Madurai Airport is the nearest airport from Melur, which operates domestic flight services and international flights service. such as Air India, SpiceJet, SriLankan Airlines and IndiGo.

Melur has a bus stand, which is used by TNSTC and private operators. This is situated inside the town on Madurai- Trichy NH45B. Melur has bus transportation to Madurai, Chennai, Trichy, Manamadurai, Sivagangai Dindigul, Coimbatore, Karaikudi, Pudukottai, Ramanathapuram, Thirunelveli, Virudhunagar, Kovilpatti, Tanjore, Rajapalayam, Chidambaram, Nagapattinam, Mayiladuthurai, Pattukkottai and all around the neighbouring districts. Madurai Junction is the nearest railway station.

== Tourist spots ==

- Alagar Kovil

Alagar Kovil is a village in Melur Constituency. The history & living of the village is centered around Kallazhagar Temple. It is one of the 108 Divyadesam dedicated to Lord Vishnu, worshipped as Kallazhagar and his consort Lakshmi as Thirumagal.

- Pazhamudircholai Murugan Temple:

It is one of the six important abodes (Arupadaiveedu) of Lord Muruga. It is located close to the Vishnu Temple of Azhagar Kovil. Among the Arupadaiveedu, Pazhamudircholai temple is the last one. Lord Muruga at Pazhamudircholai is praised in old Tamil literature works such as Silappathikaram, Ettuthokai and Pattupattu.

- Thiruvathavur Thirumarainathar shivan Temple:

It is one of the very famous and ancient Shiva Temple, which is located in the Thiruvathavur village of Melur constituency. It was constructed by a 9th-century Tamil Poet Maanikkavaasagar. He has done many popular religious literature works. His Thiruvasagam Book is considered one of the precious books of Shaiva hymns.

== New rail line proposal ==
Madurai-Melur-Tirupattur-Karaikudi New BG Line: As sanctioned by Railway Board in the year 2007–08, Survey was taken and the report has been submitted to Railway Board on 29/07/2008. Then updating survey was sanctioned in the year 2013-14 and the survey report was submitted to Railway board on 27/11/2014. Railway Board has shelved the proposal at present. Decision of Railway Board is awaited.

==Politics==
Melur (state assembly constituency) is part of Madurai (Lok Sabha constituency). S. Venkatesan also known as Su. Venkatesan from CPI(M) is the Member of Parliament, Lok Sabha, after his election in the 2019 Indian general election.
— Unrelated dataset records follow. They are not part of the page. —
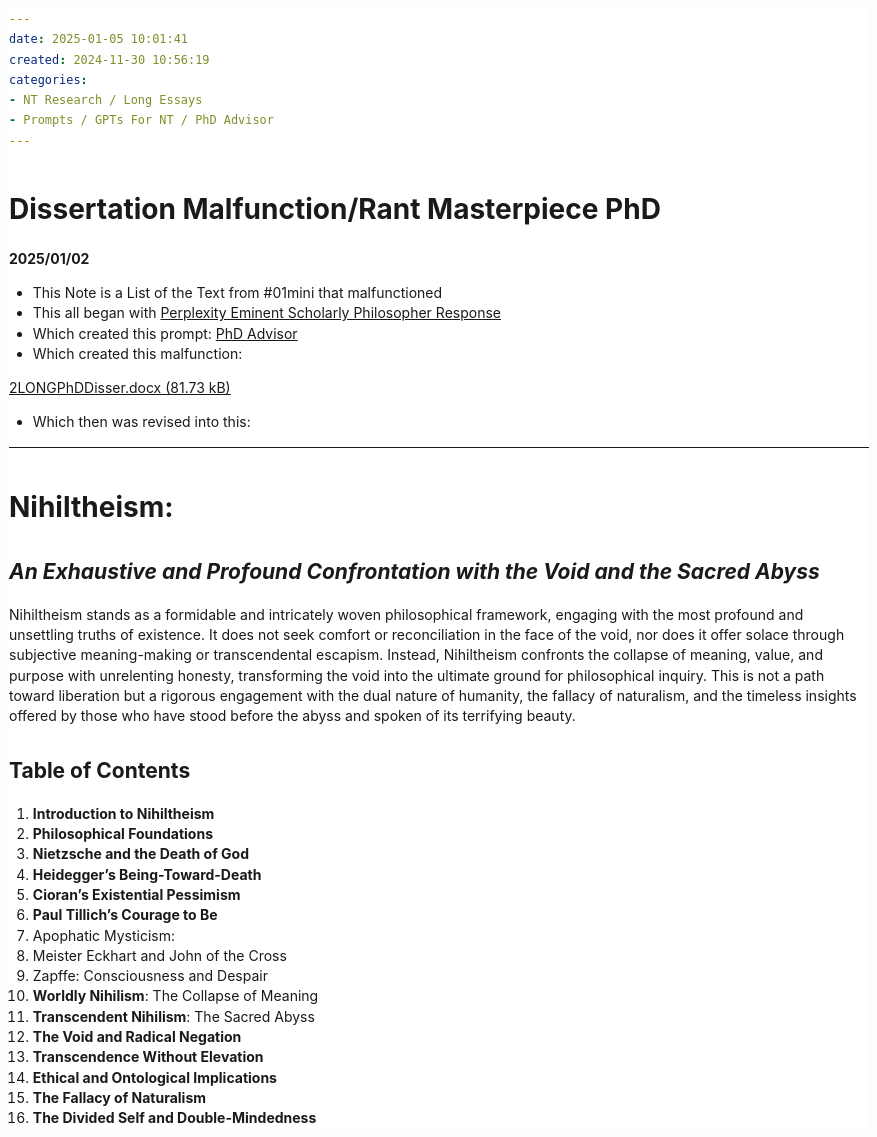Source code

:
 ```yaml
---
date: 2025-01-05 10:01:41
created: 2024-11-30 10:56:19
categories:
- NT Research / Long Essays
- Prompts / GPTs For NT / PhD Advisor
---
```


# Dissertation Malfunction/Rant Masterpiece PhD

**2025/01/02**

- This Note is a List of the Text from #01mini that malfunctioned
- This all began with [Perplexity Eminent Scholarly Philosopher Response](Perplexity%20Eminent%20Scholarly%20Philosopher%20Response.md "upnote://x-callback-url/openNote?noteId=4E6515A4-8442-44C4-A7D9-E11BA1EFEFFC")
- Which created this prompt: [PhD Advisor](PhD%20Advisor.md "upnote://x-callback-url/openNote?noteId=C34314A3-B7BB-4FCE-AFE5-701B9BEDEE42")
- Which created this malfunction:

[2LONGPhDDisser.docx (81.73 kB)](2LONGPhDDisser.docx%20\(81.73%20kB\).md "upnote://x-callback-url/openNote?noteId=57f846b3-148b-44b9-a364-8a59786217fe")

- Which then was revised into this: 

  

* * *

  

# Nihiltheism:

## _An Exhaustive and Profound Confrontation with the Void and the Sacred Abyss_

Nihiltheism stands as a formidable and intricately woven philosophical framework, engaging with the most profound and unsettling truths of existence. It does not seek comfort or reconciliation in the face of the void, nor does it offer solace through subjective meaning-making or transcendental escapism. Instead, Nihiltheism confronts the collapse of meaning, value, and purpose with unrelenting honesty, transforming the void into the ultimate ground for philosophical inquiry. This is not a path toward liberation but a rigorous engagement with the dual nature of humanity, the fallacy of naturalism, and the timeless insights offered by those who have stood before the abyss and spoken of its terrifying beauty.

## Table of Contents

1. **Introduction to Nihiltheism**
2. **Philosophical Foundations**
3. **Nietzsche and the Death of God**
4. **Heidegger’s Being-Toward-Death**
5. **Cioran’s Existential Pessimism**
6. **Paul Tillich’s Courage to Be**
7. Apophatic Mysticism:
8. Meister Eckhart and John of the Cross
9. Zapffe: Consciousness and Despair
10. **Worldly Nihilism**: The Collapse of Meaning
11. **Transcendent Nihilism**: The Sacred Abyss
12. **The Void and Radical Negation**
13. **Transcendence Without Elevation**
14. **Ethical and Ontological Implications**
15. **The Fallacy of Naturalism**
16. **The Divided Self and Double-Mindedness**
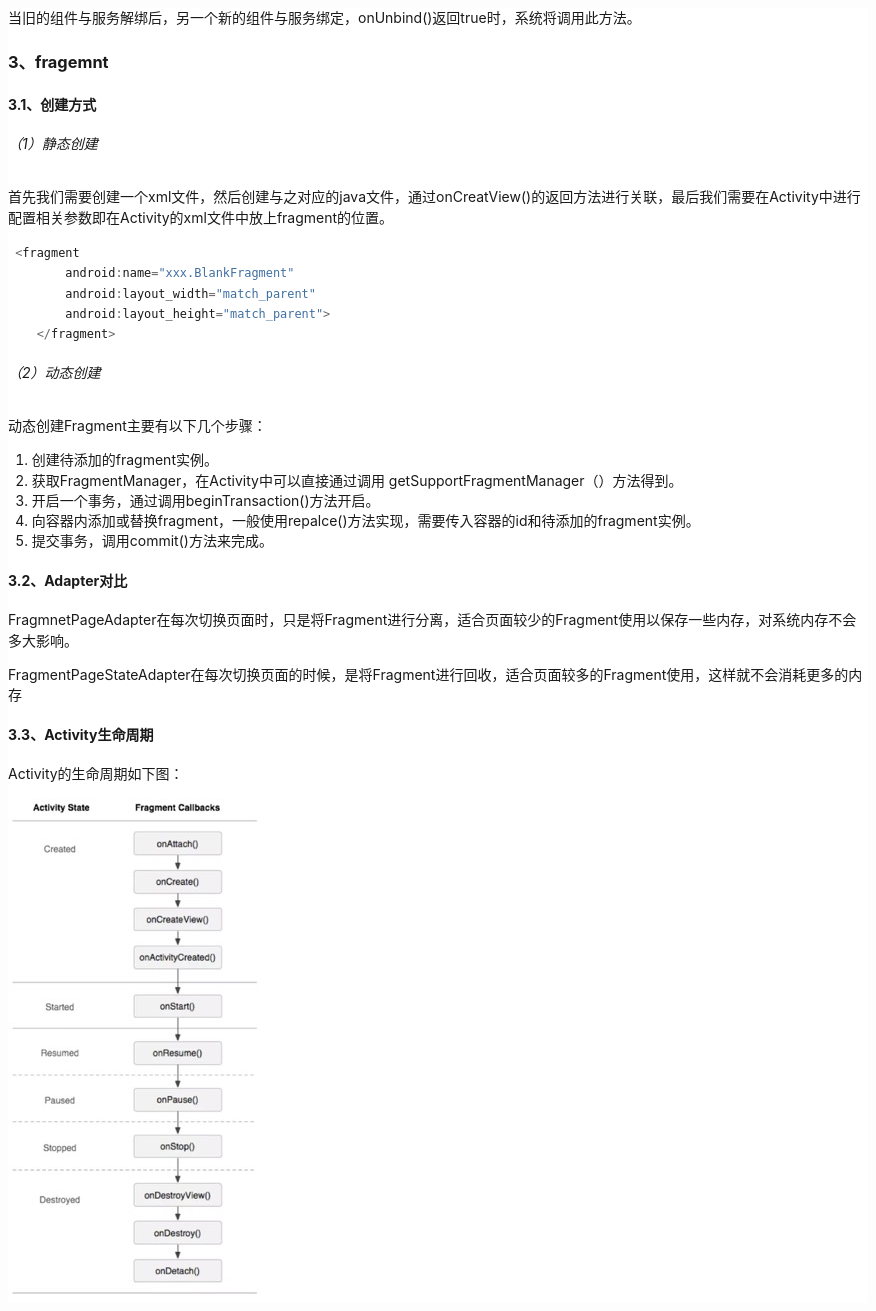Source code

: 当旧的组件与服务解绑后，另一个新的组件与服务绑定，onUnbind()返回true时，系统将调用此方法。

### 3、fragemnt

#### 3.1、创建方式

###### （1）静态创建

首先我们需要创建一个xml文件，然后创建与之对应的java文件，通过onCreatView()的返回方法进行关联，最后我们需要在Activity中进行配置相关参数即在Activity的xml文件中放上fragment的位置。

```java
 <fragment
        android:name="xxx.BlankFragment"
        android:layout_width="match_parent"
        android:layout_height="match_parent">
    </fragment>
```

###### （2）动态创建

动态创建Fragment主要有以下几个步骤：

1. 创建待添加的fragment实例。
2. 获取FragmentManager，在Activity中可以直接通过调用 getSupportFragmentManager（）方法得到。
3. 开启一个事务，通过调用beginTransaction()方法开启。
4. 向容器内添加或替换fragment，一般使用repalce()方法实现，需要传入容器的id和待添加的fragment实例。
5. 提交事务，调用commit()方法来完成。

#### 3.2、Adapter对比

FragmnetPageAdapter在每次切换页面时，只是将Fragment进行分离，适合页面较少的Fragment使用以保存一些内存，对系统内存不会多大影响。

FragmentPageStateAdapter在每次切换页面的时候，是将Fragment进行回收，适合页面较多的Fragment使用，这样就不会消耗更多的内存

#### 3.3、Activity生命周期

Activity的生命周期如下图： 

![](../图片/宝典4.jpg)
The major political parties in Melur are ADMK, DMK Dravida Munnetra Kazhagam, Indian National Congress, and Desiya Murpokku Dravida Kazhagam. Kakkan (late), who served as State Minister during Kamarajar period was born in Melur. A statue is laid in Chekkadi.

Periya pullan contested the elections and elected as MLA of Melur town in 2021.
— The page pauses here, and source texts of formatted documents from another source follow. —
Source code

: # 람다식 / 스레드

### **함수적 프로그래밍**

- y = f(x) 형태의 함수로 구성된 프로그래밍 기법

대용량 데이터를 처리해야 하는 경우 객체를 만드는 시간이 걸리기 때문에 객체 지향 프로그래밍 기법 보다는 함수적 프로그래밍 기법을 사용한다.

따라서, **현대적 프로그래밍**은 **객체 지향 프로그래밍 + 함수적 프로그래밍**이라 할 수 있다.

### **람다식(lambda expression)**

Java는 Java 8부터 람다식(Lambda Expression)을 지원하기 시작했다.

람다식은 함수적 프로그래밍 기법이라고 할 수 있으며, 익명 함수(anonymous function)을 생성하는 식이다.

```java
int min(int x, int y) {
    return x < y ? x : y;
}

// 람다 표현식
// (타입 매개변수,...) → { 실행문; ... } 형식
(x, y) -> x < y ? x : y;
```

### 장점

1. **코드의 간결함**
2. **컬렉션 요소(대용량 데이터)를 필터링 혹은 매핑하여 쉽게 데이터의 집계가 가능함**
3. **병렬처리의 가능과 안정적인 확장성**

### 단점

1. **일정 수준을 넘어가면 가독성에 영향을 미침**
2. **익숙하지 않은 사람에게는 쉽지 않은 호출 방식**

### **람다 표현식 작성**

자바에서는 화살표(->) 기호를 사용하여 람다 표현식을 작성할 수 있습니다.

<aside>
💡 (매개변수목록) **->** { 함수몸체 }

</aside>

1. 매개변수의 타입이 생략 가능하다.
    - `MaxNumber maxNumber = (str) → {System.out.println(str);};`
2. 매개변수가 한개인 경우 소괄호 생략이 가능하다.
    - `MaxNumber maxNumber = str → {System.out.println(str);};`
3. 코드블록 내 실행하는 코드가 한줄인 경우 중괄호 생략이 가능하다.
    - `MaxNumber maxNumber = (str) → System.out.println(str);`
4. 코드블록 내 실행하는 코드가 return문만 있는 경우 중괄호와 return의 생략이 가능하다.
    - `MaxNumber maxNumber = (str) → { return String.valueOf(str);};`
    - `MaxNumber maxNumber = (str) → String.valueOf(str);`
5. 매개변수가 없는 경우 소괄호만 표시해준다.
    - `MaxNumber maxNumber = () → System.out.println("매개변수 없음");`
Periya pullan works for AIADMK party. MLA office which is constructed a decade ago in Sivagangai road remains unused as on date.
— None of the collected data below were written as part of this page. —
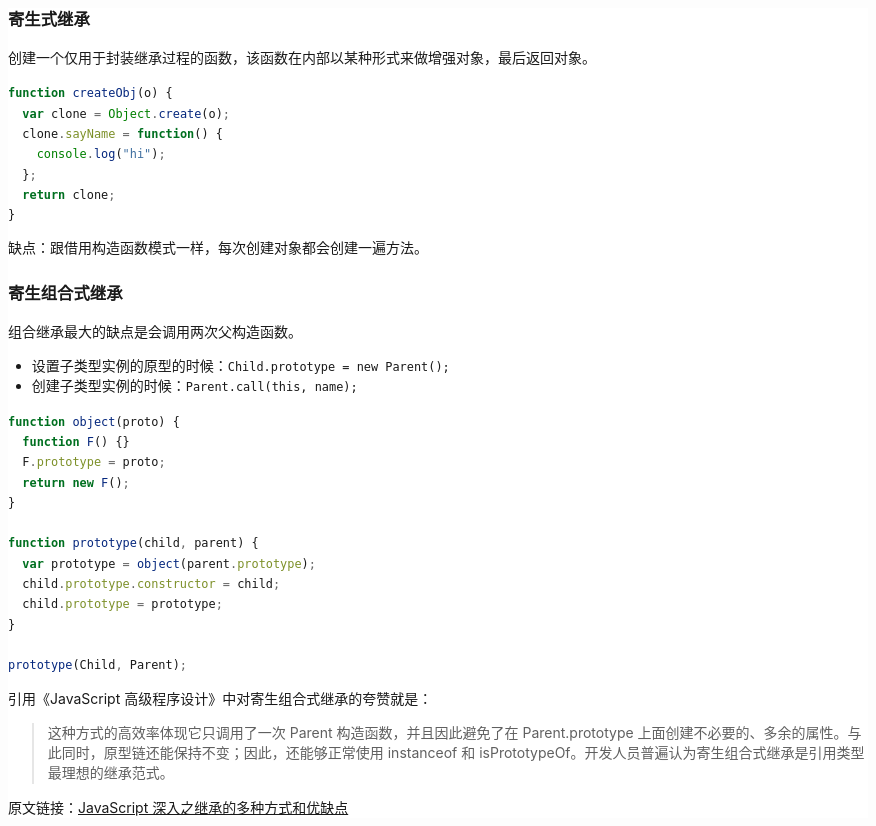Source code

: ### 寄生式继承

创建一个仅用于封装继承过程的函数，该函数在内部以某种形式来做增强对象，最后返回对象。

```js
function createObj(o) {
  var clone = Object.create(o);
  clone.sayName = function() {
    console.log("hi");
  };
  return clone;
}
```

缺点：跟借用构造函数模式一样，每次创建对象都会创建一遍方法。

### 寄生组合式继承

组合继承最大的缺点是会调用两次父构造函数。

- 设置子类型实例的原型的时候：`Child.prototype = new Parent();`
- 创建子类型实例的时候：`Parent.call(this, name);`

```js
function object(proto) {
  function F() {}
  F.prototype = proto;
  return new F();
}

function prototype(child, parent) {
  var prototype = object(parent.prototype);
  child.prototype.constructor = child;
  child.prototype = prototype;
}

prototype(Child, Parent);
```

引用《JavaScript 高级程序设计》中对寄生组合式继承的夸赞就是：

> 这种方式的高效率体现它只调用了一次 Parent 构造函数，并且因此避免了在 Parent.prototype 上面创建不必要的、多余的属性。与此同时，原型链还能保持不变；因此，还能够正常使用 instanceof 和 isPrototypeOf。开发人员普遍认为寄生组合式继承是引用类型最理想的继承范式。

原文链接：[JavaScript 深入之继承的多种方式和优缺点](https://github.com/mqyqingfeng/Blog/issues/16)
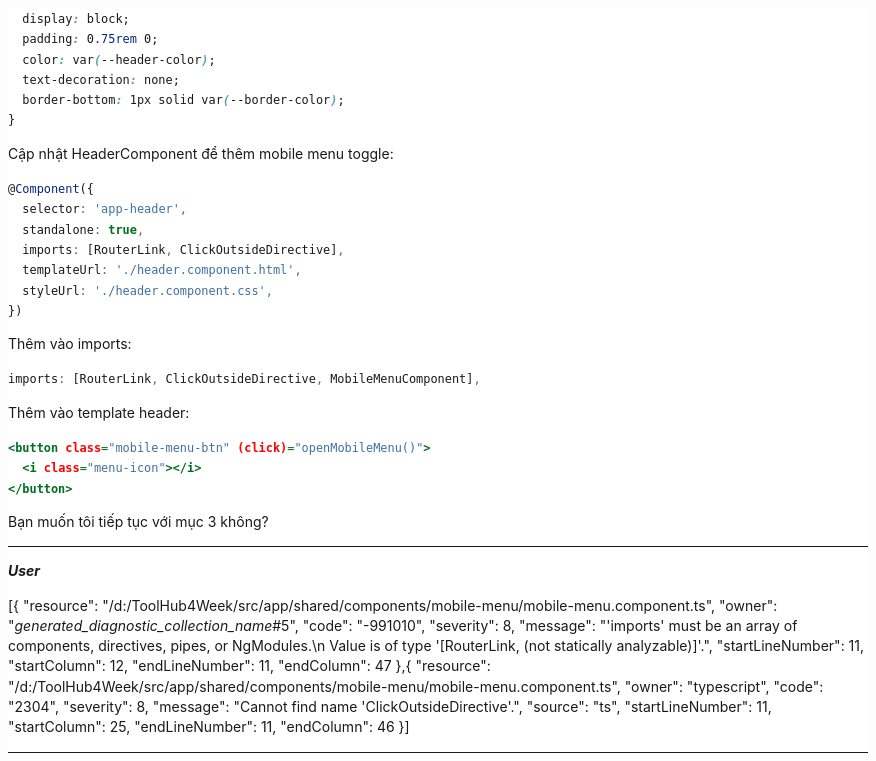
 ```css:src/app/shared/components/mobile-menu/mobile-menu.component.css
  display: block;
  padding: 0.75rem 0;
  color: var(--header-color);
  text-decoration: none;
  border-bottom: 1px solid var(--border-color);
}
```

Cập nhật HeaderComponent để thêm mobile menu toggle:

```16:22:src/app/shared/components/header/header.component.ts
@Component({
  selector: 'app-header',
  standalone: true,
  imports: [RouterLink, ClickOutsideDirective],
  templateUrl: './header.component.html',
  styleUrl: './header.component.css',
})
```

Thêm vào imports:

```typescript
imports: [RouterLink, ClickOutsideDirective, MobileMenuComponent],
```

Thêm vào template header:

```html:src/app/shared/components/header/header.component.html
<button class="mobile-menu-btn" (click)="openMobileMenu()">
  <i class="menu-icon"></i>
</button>
```

Bạn muốn tôi tiếp tục với mục 3 không?

---

_**User**_

[{
"resource": "/d:/ToolHub4Week/src/app/shared/components/mobile-menu/mobile-menu.component.ts",
"owner": "_generated_diagnostic_collection_name_#5",
"code": "-991010",
"severity": 8,
"message": "'imports' must be an array of components, directives, pipes, or NgModules.\n Value is of type '[RouterLink, (not statically analyzable)]'.",
"startLineNumber": 11,
"startColumn": 12,
"endLineNumber": 11,
"endColumn": 47
},{
"resource": "/d:/ToolHub4Week/src/app/shared/components/mobile-menu/mobile-menu.component.ts",
"owner": "typescript",
"code": "2304",
"severity": 8,
"message": "Cannot find name 'ClickOutsideDirective'.",
"source": "ts",
"startLineNumber": 11,
"startColumn": 25,
"endLineNumber": 11,
"endColumn": 46
}]

---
AMMK Party was started by TTV Dinakaran at Melur on 15 March 2018. In July 2021, 90% of AMMK Cadres from Melur shifted base to DMK.

== Famous people ==
P. Kakkan was an Indian politician and freedom fighter who served as a member of the Constituent Assembly of India, Member of Parliament, President of the Tamil Nadu Congress Committee and in various ministerial posts in Congress governments in the erstwhile Madras state between 1957 and 1967. Kakkan was born into a Tamil family on 18 June 1908 in a village called Thumbaipatti in Melur Taluk, Madurai district of Madras Presidency. His father Poosari Kakkan was a priest in the village shrine.